Joe Minucci

No. 71
- Position:: Defensive lineman

Personal information
- Born:: November 6, 1981 (age 43)
- Height:: 6 ft 3 in (1.91 m)
- Weight:: 295 lb (134 kg)

Career information
- College:: Delaware
- Undrafted:: 2003

Career history
- New York Jets (2003)*; Tennessee Valley Vipers (2004); Nashville Kats (2005–2007); Tennessee Titans (2005)*; New Orleans Saints (2006)*; Baltimore Ravens (2006); Cleveland Gladiators (2008);
- * Offseason and/or practice squad member only

Career highlights and awards
- Second-team All-Arena (2006); All-Rookie Team (2005);

Career Arena League statistics
- Tackles:: 79
- Sacks:: 19
- Forced fumbles:: 9
- Fumble recoveries:: 3
- Pass breakups:: 11
- Stats at ArenaFan.com

= Joe Minucci =

American football player (born 1981)

Joe Minucci (born November 6, 1981) is an American former professional football defensive lineman who played four seasons in the Arena Football League (AFL) with the Nashville Kats and Cleveland Gladiators. He played college football at University of Delaware. He was also a member of the New York Jets, Tennessee Valley Vipers, Tennessee Titans, New Orleans Saints and Baltimore Ravens.

==College career==
Minucci played for the Delaware Fightin' Blue Hens from 1999 to 2002, earning All-Atlantic 10 Conference honors his senior season in 2002 and helping the Hens advance to the 2000 NCAA Division I-AA championship playoff semifinals.

==Professional career==
Minucci signed with the New York Jets on June 25, 2003, after going undrafted in the 2003 NFL draft.
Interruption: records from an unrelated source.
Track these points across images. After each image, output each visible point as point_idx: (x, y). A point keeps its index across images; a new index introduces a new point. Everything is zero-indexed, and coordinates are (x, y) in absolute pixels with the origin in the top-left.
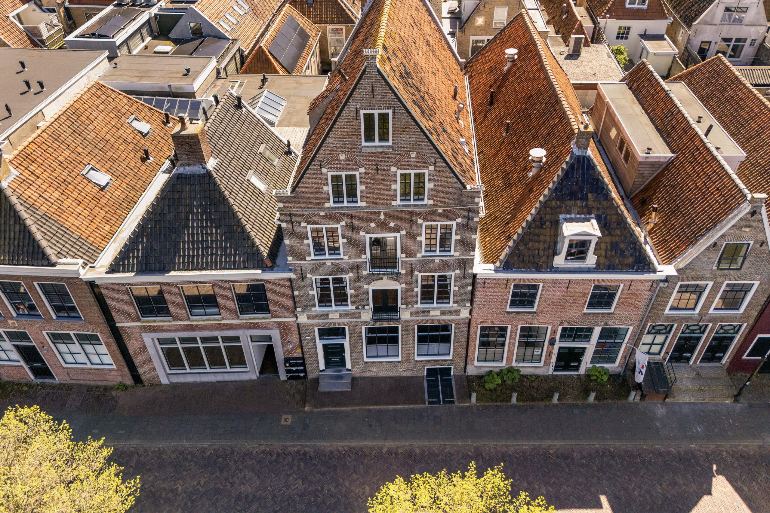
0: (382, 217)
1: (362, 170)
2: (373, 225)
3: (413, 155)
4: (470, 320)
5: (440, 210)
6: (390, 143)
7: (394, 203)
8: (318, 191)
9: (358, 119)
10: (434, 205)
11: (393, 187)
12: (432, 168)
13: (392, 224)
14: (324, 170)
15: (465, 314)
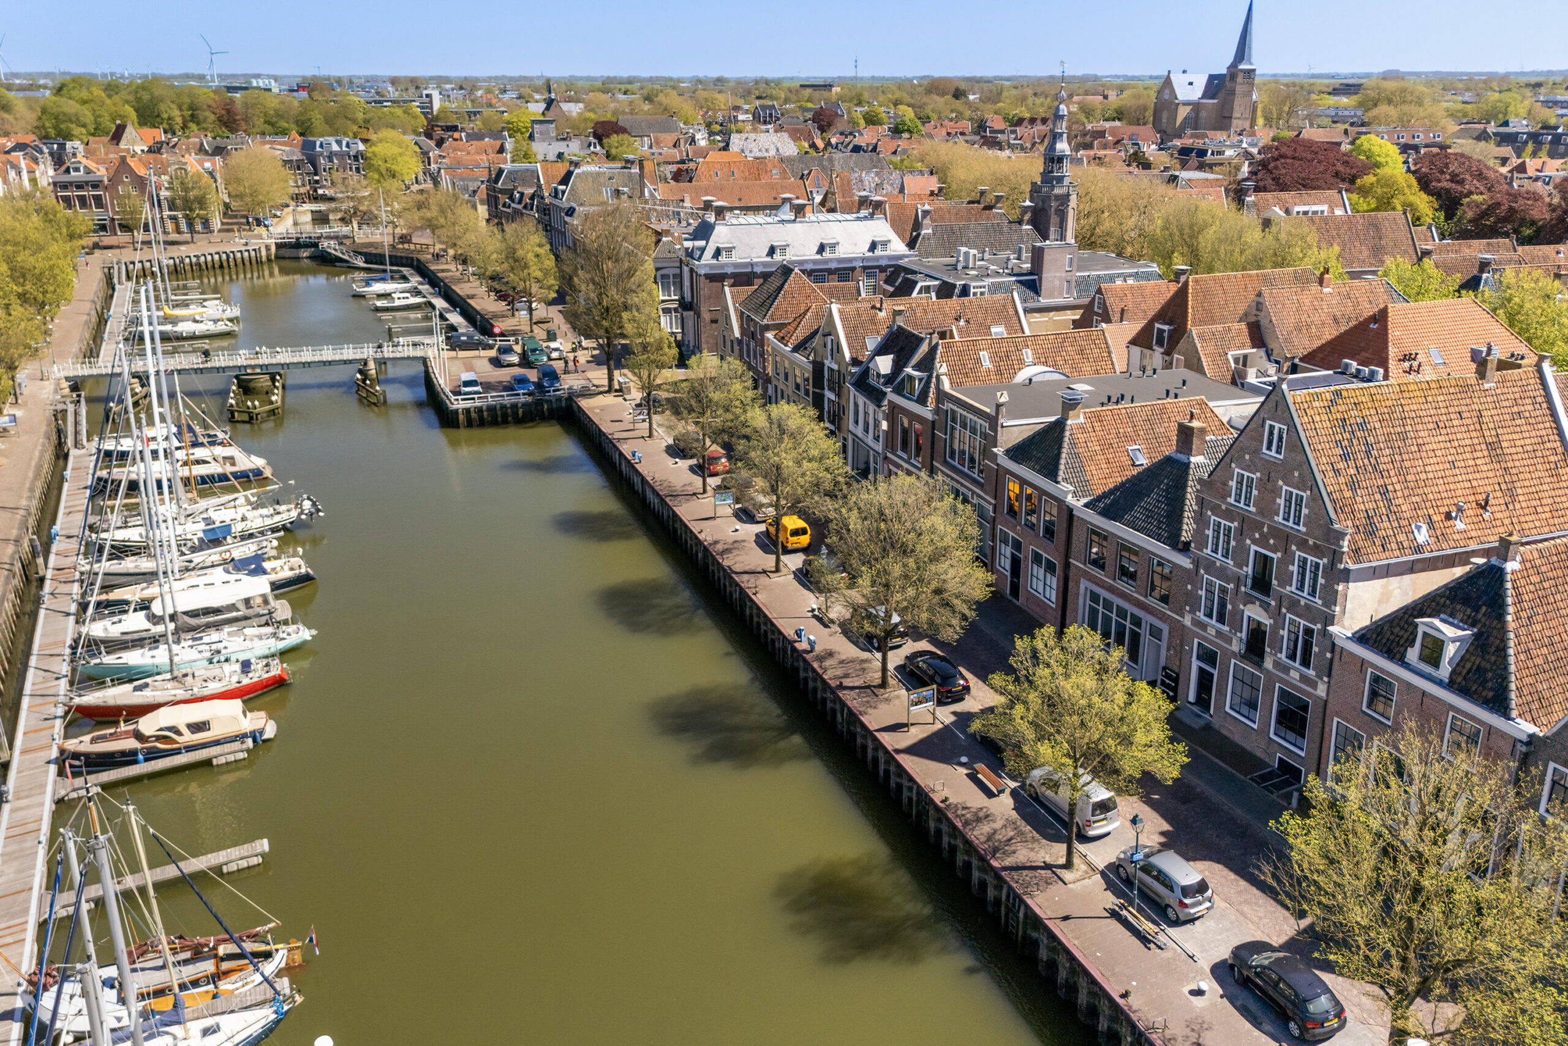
0: (1265, 530)
1: (1258, 474)
2: (1257, 535)
3: (1296, 474)
4: (1326, 702)
5: (1311, 542)
6: (1281, 457)
7: (1276, 518)
8: (1225, 484)
9: (1263, 426)
10: (1306, 534)
11: (1278, 500)
12: (1308, 492)
13: (1272, 541)
14: (1233, 465)
15: (1321, 691)
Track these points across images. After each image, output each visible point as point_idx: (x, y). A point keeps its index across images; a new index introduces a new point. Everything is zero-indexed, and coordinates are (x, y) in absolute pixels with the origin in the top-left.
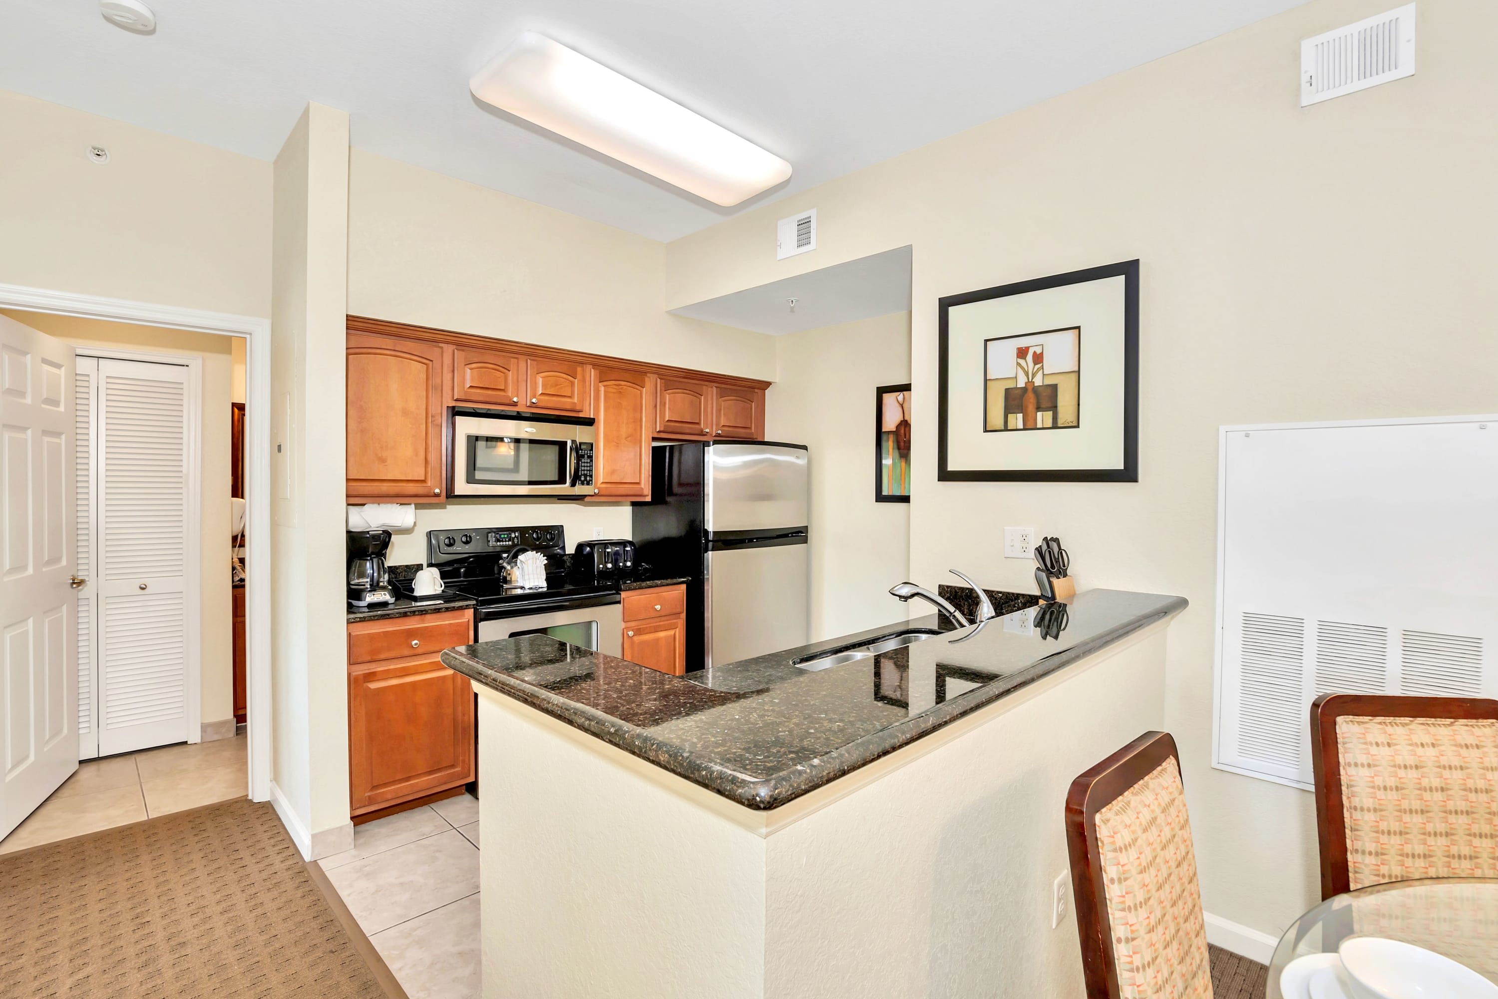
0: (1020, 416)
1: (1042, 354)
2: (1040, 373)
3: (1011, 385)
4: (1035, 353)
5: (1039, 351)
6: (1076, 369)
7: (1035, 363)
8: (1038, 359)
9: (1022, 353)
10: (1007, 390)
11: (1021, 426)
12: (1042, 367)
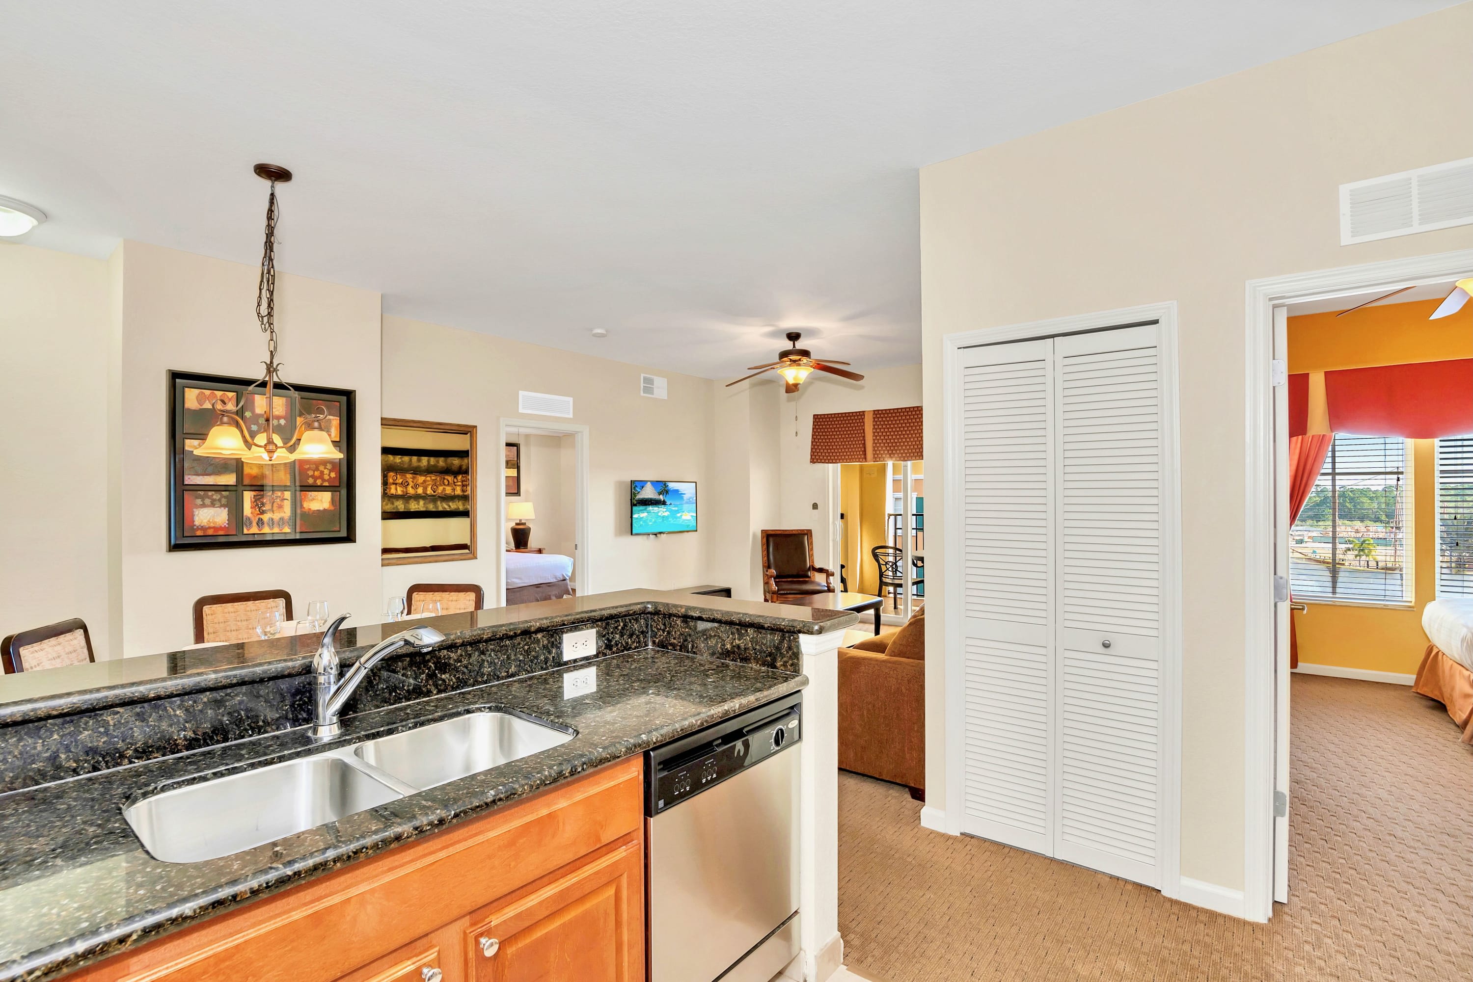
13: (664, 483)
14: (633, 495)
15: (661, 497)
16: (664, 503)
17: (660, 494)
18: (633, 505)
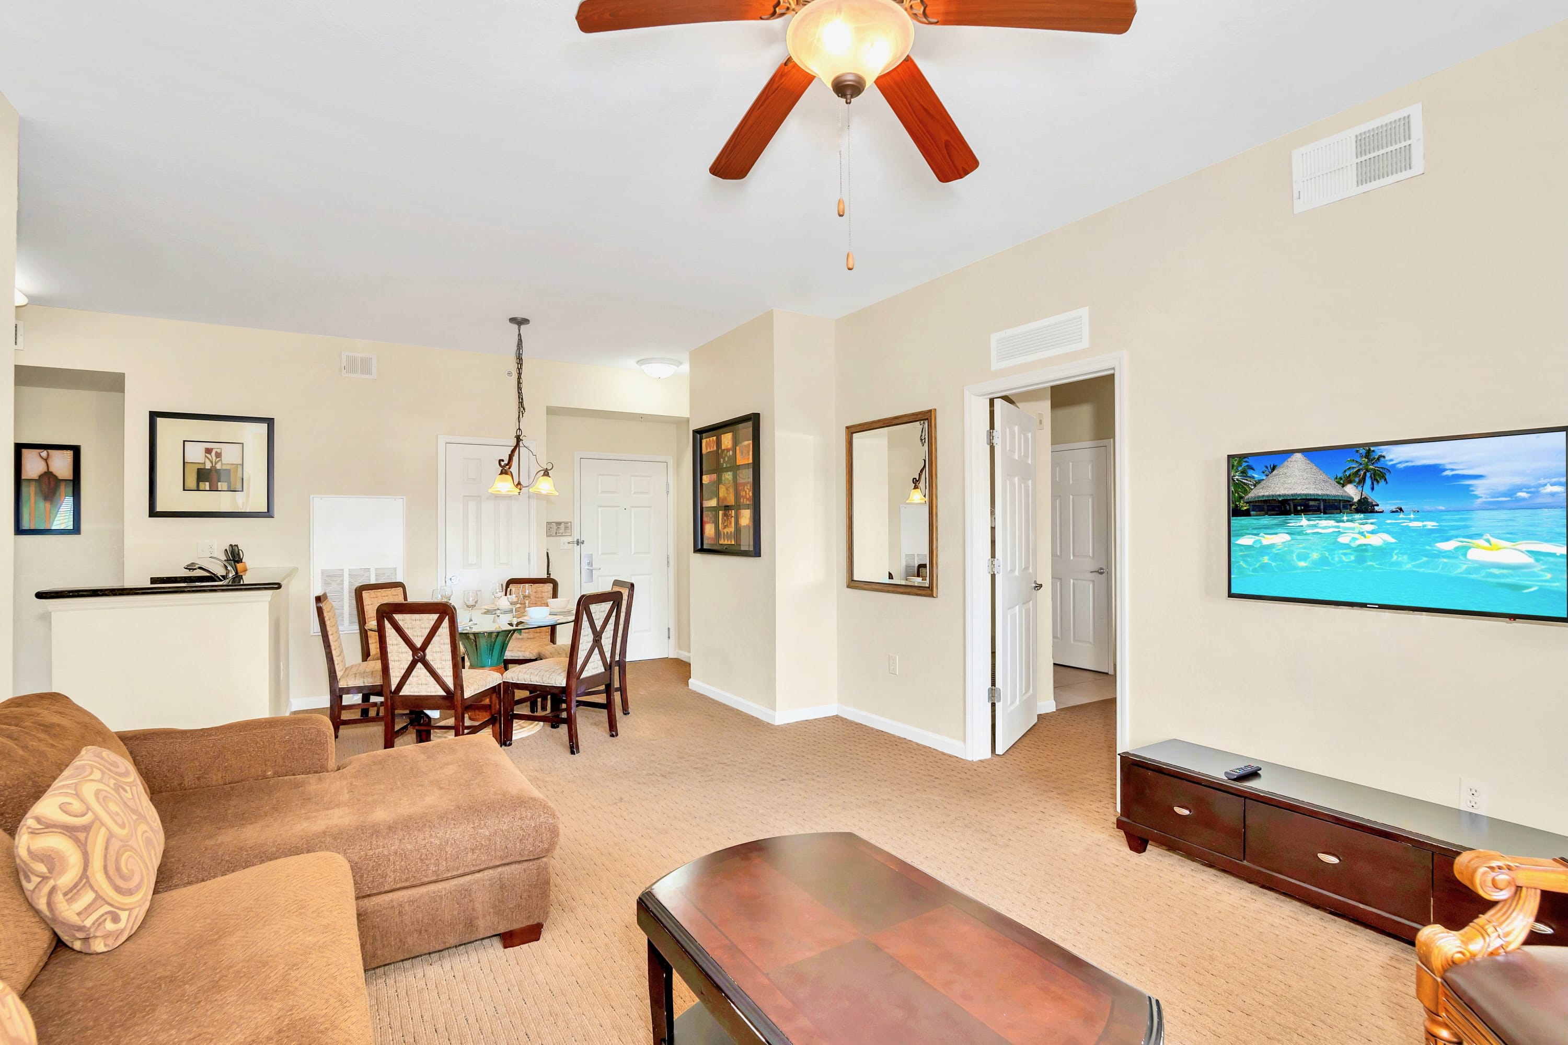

He was released by the Jets on July 15, 2003.

Minucci played for the Tennessee Valley Vipers of the af2 in 2004.

Minucci was signed by the Nashville Kats of the Arena Football League (AFL) on October 14, 2004. He played for the Kats from 2005 to 2007, earning Second Team All-Arena honors in 2006 and All-Rookie Team recognition in 2005.

Minucci signed with the Tennessee Titans on July 19, 2005. He was released by the Titans on August 29, 2005.

Minucci was signed by the New Orleans Saints on August 3, 2006. He was released by the Saints on September 2, 2006.

Minucci was signed to the Baltimore Ravens' practice squad on January 7, 2007.

Minucci was selected by the Cleveland Gladiators with the first overall pick in the AFL Dispersal Draft on October 26, 2007. He played for the Gladiators during the 2008 season.